My name is Boris and I was born in Brussels, Belgium in 1990. I grew up with my mother and two older sisters, because ‘dad’ was never there and certainly not for me. It’s no wonder that I went gay, I mean, I always knew that I am gay. I was always searching for a “male-looking-figure” you know? In fact, I have created a big mentally trouble in my head since my parents broke-up.

So, the circumstances: I was 6 years old and was with my family in Spain for summer vacation at my grandparent’s house. My mom and dad were already in dispute, so they decided to go back home in Brussels. The ‘problem’ was that I was the mini favorite of my mom so she decided to take me also home and let my two older sisters with my grandparents’ home in Spain. Oh, I forgot to tell, we went back by car… which means we had more than 24 hours to drive…The only thing I can remember is my grandmother saying to my mother: “Leave Boris here, don’t take him with you”. But she didn’t listen.

So, we drove the hole day but nothing special… only long roads that never stops. We finally stopped at a “Campanille” once it was night. Its like a sideway hotel where you can eat and sleep. After the long distances we drove we were hungry so we went to the restaurant of the hotel and it’s at that moment that I never could thought the nightmare was about to start. My mother was suddenly crying, left the table and ran as far she can. My dad didn’t know what to do, told me “wait here” and went running after my mom.

I was left alone at a table outside in the dark for a long time. Like maybe 50 min? then my dad came back alone, he didn’t know where mommy was. So, he put me in the room of the hotel, put the tv on and went back searching for mom. But mommy stopped a car, and went away. So, I was left alone (again) for the whole night…with the movie “Jeanne D ’arc” on tv. I was literally traumatized. Afterwards I’ve got like multiple skin issues and was mentally not good but I tried to hide it and stay positive. I was to young to understand wat was happening to me but my body was talking. I remember that I grew up really fast.

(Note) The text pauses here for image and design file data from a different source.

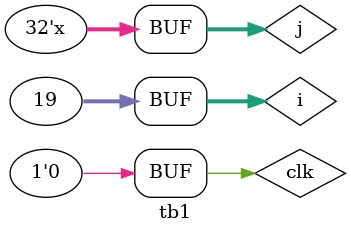
<source format=v>
module tb1();

    reg clk;

    wire [31:0] result;

    datapath core_1(clk,result);

    integer i;

    initial
        begin
            clk = 1;
            for (i = 0; i < 19; i = i + 1)
                begin
                    #5 clk =~ clk;
                end
        end

    initial
        begin
            //Pruebas de todas las operaciones
        end

    integer j = 0;

    always @(*) begin
        if (clk == 1) begin
            $monitor("Clock: %b Result: %d",clk,result);
            j = j + 1;
        end

        else
            $monitor("");
    end

endmodule
</source>
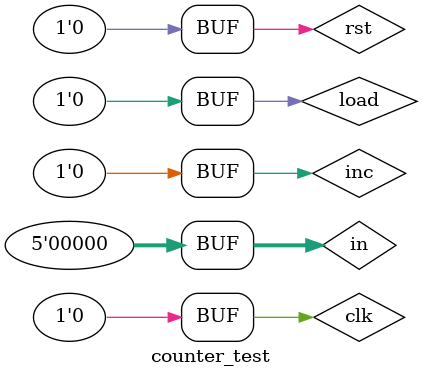
<source format=v>
`timescale 1ns / 1ps


module counter_test;

	// Inputs
	reg [4:0] in;
	reg load;
	reg inc;
	reg rst;
	reg clk;

	// Outputs
	wire [4:0] out;

	// Instantiate the Unit Under Test (UUT)
	counter5b uut (
		.out(out), 
		.in(in), 
		.load(load), 
		.inc(inc), 
		.rst(rst), 
		.clk(clk)
	);

	initial begin
		// Initialize Inputs
		in = 0;
		load = 0;
		inc = 0;
		rst = 0;
		clk = 0;

		// Wait 100 ns for global reset to finish
		#100;
        
		// Add stimulus here

	end
      
endmodule


</source>
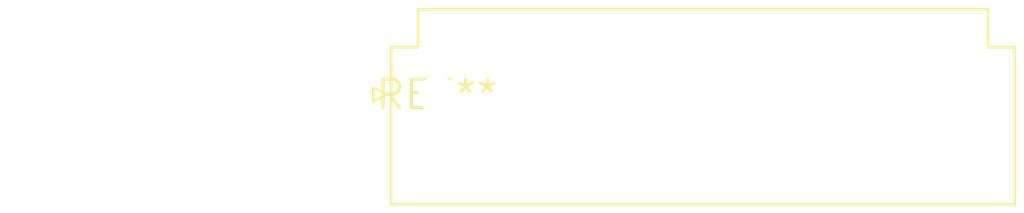
<source format=kicad_pcb>
(kicad_pcb (version 20240108) (generator pcbnew)

  (general
    (thickness 1.6)
  )

  (paper "A4")
  (layers
    (0 "F.Cu" signal)
    (31 "B.Cu" signal)
    (32 "B.Adhes" user "B.Adhesive")
    (33 "F.Adhes" user "F.Adhesive")
    (34 "B.Paste" user)
    (35 "F.Paste" user)
    (36 "B.SilkS" user "B.Silkscreen")
    (37 "F.SilkS" user "F.Silkscreen")
    (38 "B.Mask" user)
    (39 "F.Mask" user)
    (40 "Dwgs.User" user "User.Drawings")
    (41 "Cmts.User" user "User.Comments")
    (42 "Eco1.User" user "User.Eco1")
    (43 "Eco2.User" user "User.Eco2")
    (44 "Edge.Cuts" user)
    (45 "Margin" user)
    (46 "B.CrtYd" user "B.Courtyard")
    (47 "F.CrtYd" user "F.Courtyard")
    (48 "B.Fab" user)
    (49 "F.Fab" user)
    (50 "User.1" user)
    (51 "User.2" user)
    (52 "User.3" user)
    (53 "User.4" user)
    (54 "User.5" user)
    (55 "User.6" user)
    (56 "User.7" user)
    (57 "User.8" user)
    (58 "User.9" user)
  )

  (setup
    (pad_to_mask_clearance 0)
    (pcbplotparams
      (layerselection 0x00010fc_ffffffff)
      (plot_on_all_layers_selection 0x0000000_00000000)
      (disableapertmacros false)
      (usegerberextensions false)
      (usegerberattributes false)
      (usegerberadvancedattributes false)
      (creategerberjobfile false)
      (dashed_line_dash_ratio 12.000000)
      (dashed_line_gap_ratio 3.000000)
      (svgprecision 4)
      (plotframeref false)
      (viasonmask false)
      (mode 1)
      (useauxorigin false)
      (hpglpennumber 1)
      (hpglpenspeed 20)
      (hpglpendiameter 15.000000)
      (dxfpolygonmode false)
      (dxfimperialunits false)
      (dxfusepcbnewfont false)
      (psnegative false)
      (psa4output false)
      (plotreference false)
      (plotvalue false)
      (plotinvisibletext false)
      (sketchpadsonfab false)
      (subtractmaskfromsilk false)
      (outputformat 1)
      (mirror false)
      (drillshape 1)
      (scaleselection 1)
      (outputdirectory "")
    )
  )

  (net 0 "")

  (footprint "JST_VH_B7P-VH_1x07_P3.96mm_Vertical" (layer "F.Cu") (at 0 0))

)

</source>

At the age of 8 (1998), just before internet was officially released, I found in my mothers’ room some books with naked pictures of men and women. It was actually an old dating method before grindr lol. People sent like a picture of themselves with some text added telling what they were looking for and what they like. It was actually funny cause they added also their phone number. It was a magazine which was released every week I think, I don’t know I was too young, you remember? And while looking at all these funny pictures I will always remember how I preferred looking these beautiful dicks rather the boobs. Voila why I always knew I am gay.

Now after 24 years, I have managed to get out from all these shitty life problems. I have a Boyfriend which is completely different from me and that’s what I like.  You will notice some scarfs on my body and my face, they are like pictures to me. So even if I am mentally stronger, I have to face it every day. Witch make me stronger every day! I don’t have any good family relationship, but I know that I can always count on my boyfriend, friends and my wonderful neighbor who has show me the right way of life. I have met a good fate!